4.In the world of illicit psychoactive drug use, drug users have no difficulty attributing unpleasant or pleasant experiences mainly to the drug, with acknowledgments that the setting and the user’s preparation may shape the experience. Popular and scholarly writings about marijuana, LSD, or ecstasy illustrate this point. However, in the controlled world of testing of psychoactive drugs to conform to the psychiatric and regulatory vision of these drugs as conventional medical remedies, researchers and regulators have the greatest difficulty to treat them as capable of producing complex and unpredictable experiences from individual to individual. Here, the presumed sameness of the subjects’ mental disorders, the moralistic opposition to intoxication, and the channeling of the subjects through evaluation procedures copied directly from the world of physiological medicine—all combine to dictate the expectation that pleasant or euphoric psychoactive effects originate in drugs and will probably create drug addicts, while unpleasant psychoactive effects probably originate in psychiatrically disturbed subjects and can be tolerated or further treated.
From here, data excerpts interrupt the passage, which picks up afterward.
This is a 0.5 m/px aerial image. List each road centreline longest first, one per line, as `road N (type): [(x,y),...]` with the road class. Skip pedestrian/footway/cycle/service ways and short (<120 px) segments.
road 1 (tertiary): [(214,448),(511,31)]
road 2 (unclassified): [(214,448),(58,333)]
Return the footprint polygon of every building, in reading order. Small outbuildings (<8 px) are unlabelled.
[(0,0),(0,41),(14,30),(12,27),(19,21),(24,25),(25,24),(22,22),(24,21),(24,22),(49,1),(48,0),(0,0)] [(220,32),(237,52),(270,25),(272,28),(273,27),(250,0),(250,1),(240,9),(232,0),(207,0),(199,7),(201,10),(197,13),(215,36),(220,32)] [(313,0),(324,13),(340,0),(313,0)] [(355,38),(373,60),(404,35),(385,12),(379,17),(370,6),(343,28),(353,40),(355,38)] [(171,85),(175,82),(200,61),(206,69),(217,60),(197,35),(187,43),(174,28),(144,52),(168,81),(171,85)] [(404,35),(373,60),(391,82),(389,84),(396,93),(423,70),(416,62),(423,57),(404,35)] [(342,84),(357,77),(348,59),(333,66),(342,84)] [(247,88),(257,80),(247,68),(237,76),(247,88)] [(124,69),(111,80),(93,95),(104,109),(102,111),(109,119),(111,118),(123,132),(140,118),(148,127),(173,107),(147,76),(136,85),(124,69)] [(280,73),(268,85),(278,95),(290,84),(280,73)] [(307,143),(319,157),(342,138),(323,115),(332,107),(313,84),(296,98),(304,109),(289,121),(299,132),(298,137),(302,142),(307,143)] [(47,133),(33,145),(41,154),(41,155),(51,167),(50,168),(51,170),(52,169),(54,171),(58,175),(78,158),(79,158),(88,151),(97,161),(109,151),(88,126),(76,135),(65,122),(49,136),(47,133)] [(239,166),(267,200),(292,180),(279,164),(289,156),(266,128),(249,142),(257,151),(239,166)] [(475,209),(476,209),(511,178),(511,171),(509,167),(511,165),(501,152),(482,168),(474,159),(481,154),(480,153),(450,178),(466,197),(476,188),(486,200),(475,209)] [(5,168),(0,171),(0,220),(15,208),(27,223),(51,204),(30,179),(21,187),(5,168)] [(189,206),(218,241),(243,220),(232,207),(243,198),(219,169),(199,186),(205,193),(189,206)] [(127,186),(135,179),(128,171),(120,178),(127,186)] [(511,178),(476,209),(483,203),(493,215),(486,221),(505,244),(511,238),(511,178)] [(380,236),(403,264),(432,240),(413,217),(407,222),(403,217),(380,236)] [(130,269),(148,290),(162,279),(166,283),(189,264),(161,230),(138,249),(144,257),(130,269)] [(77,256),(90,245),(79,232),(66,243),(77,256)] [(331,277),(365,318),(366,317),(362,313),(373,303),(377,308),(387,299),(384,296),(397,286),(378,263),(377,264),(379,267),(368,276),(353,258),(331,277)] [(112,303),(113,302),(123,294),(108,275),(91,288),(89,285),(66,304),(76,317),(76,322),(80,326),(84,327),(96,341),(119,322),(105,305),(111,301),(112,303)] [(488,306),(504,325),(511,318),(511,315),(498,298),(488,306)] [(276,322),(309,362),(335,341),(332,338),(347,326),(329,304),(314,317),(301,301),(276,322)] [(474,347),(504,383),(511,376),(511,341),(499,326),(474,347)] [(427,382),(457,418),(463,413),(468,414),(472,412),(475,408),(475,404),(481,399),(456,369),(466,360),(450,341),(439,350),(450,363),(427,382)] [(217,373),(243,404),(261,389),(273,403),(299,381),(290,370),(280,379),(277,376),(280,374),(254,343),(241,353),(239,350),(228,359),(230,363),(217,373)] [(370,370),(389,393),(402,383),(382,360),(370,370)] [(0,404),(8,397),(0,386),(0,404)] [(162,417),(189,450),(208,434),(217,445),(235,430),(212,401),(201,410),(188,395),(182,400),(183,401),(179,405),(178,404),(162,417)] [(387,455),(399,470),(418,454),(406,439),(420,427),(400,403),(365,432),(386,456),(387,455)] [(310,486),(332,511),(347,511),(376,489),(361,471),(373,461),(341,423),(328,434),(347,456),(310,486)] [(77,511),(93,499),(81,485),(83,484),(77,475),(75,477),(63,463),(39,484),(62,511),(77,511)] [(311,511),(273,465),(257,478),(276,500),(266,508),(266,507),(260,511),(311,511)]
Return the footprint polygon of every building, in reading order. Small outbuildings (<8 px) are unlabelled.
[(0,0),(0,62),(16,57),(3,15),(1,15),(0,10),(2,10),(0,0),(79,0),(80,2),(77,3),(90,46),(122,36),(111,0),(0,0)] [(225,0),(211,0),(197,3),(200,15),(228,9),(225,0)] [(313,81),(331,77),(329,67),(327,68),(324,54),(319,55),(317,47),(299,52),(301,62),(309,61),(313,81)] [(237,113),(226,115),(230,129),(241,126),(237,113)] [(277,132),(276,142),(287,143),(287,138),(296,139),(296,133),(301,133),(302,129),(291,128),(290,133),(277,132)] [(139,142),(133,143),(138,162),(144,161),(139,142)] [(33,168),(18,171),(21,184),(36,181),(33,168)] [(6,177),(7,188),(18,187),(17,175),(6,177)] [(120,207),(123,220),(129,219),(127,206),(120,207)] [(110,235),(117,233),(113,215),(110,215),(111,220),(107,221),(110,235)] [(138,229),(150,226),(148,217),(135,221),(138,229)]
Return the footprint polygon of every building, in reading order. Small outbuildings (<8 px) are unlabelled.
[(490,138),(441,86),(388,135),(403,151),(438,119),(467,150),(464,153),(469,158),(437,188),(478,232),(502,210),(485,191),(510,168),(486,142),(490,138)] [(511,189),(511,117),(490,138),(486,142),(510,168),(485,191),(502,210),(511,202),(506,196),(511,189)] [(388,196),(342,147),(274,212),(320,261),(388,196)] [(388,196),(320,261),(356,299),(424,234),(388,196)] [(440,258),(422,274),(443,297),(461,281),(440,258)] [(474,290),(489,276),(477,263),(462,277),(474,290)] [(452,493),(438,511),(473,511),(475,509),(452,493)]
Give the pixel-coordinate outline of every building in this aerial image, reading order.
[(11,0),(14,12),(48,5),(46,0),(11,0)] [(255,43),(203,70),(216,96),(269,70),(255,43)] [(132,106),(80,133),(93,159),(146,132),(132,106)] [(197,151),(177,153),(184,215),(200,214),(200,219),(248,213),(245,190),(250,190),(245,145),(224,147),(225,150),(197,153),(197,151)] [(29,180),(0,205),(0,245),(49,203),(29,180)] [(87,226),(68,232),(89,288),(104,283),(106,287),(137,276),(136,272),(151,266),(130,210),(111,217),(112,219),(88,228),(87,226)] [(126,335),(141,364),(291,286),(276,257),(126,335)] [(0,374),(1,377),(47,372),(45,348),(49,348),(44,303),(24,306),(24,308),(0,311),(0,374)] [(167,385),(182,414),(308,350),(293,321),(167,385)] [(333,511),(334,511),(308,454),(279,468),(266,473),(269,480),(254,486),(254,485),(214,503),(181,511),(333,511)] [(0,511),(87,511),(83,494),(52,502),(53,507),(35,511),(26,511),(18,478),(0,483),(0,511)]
5.In the experience of one of us (DC), however, clonazepam withdrawal is always extremely difficult. Working with over a dozen individuals who had been taking clonazepam for periods ranging from six years to nineteen years, and who had previously tried different methods, sometimes including inpatient hospital-based detoxification, it was found all of them experienced excruciating withdrawal symptoms and none were able to reach their goal of being completely clonazepam-free.

6.Recent repeated associations of chronic benzodiazepine use with the onsent of dementia in careful cohort studies (see, most recently, de Gage and colleagues, 2012) will hasten the demise of these drugs and will lead to increases in the promotion of other tranquilizers and sedatives to physicians and patients. Although benzodiazepines have long been observed to cause memory problems, such problems are reported with virtually all psychotropic drugs on the market today.

7.Since 1991, pharmaceutical manufacturers in the United States have paid the staggering sum of $30 billion to settle allegations of wrongdoing, notably illegal marketing of drugs and deliberate overcharging of government health programs like Medicare and Medicaid (Almashat & Wolfe, 2012). The pace of such criminal and civil suits from the federal government and states has increased: of the 239 settlements and court judgments occurring during that period, 74 (totaling $10.2 billion) occurred between November 2010 through July 2012. As the authors point out, these financial penalties “still continue to pale in comparison to company profits and a parent company is only rarely excluded from participation in Medicare and Medicaid for the illegal activities . . .” (p. 5). While overcharging of public health programs has been the most common alleged violation, illegal (off-label) marketing has resulted in the largest settlements. The three largest settlements involved accusations of the illegal marketing of the antidepressants Paxil and Wellbutrin by Glaxo Smith Kline, the antipsychotic Risperdal by Johnson & Johnson, and the anticonvulsant Depakote by Abbott Laboratories.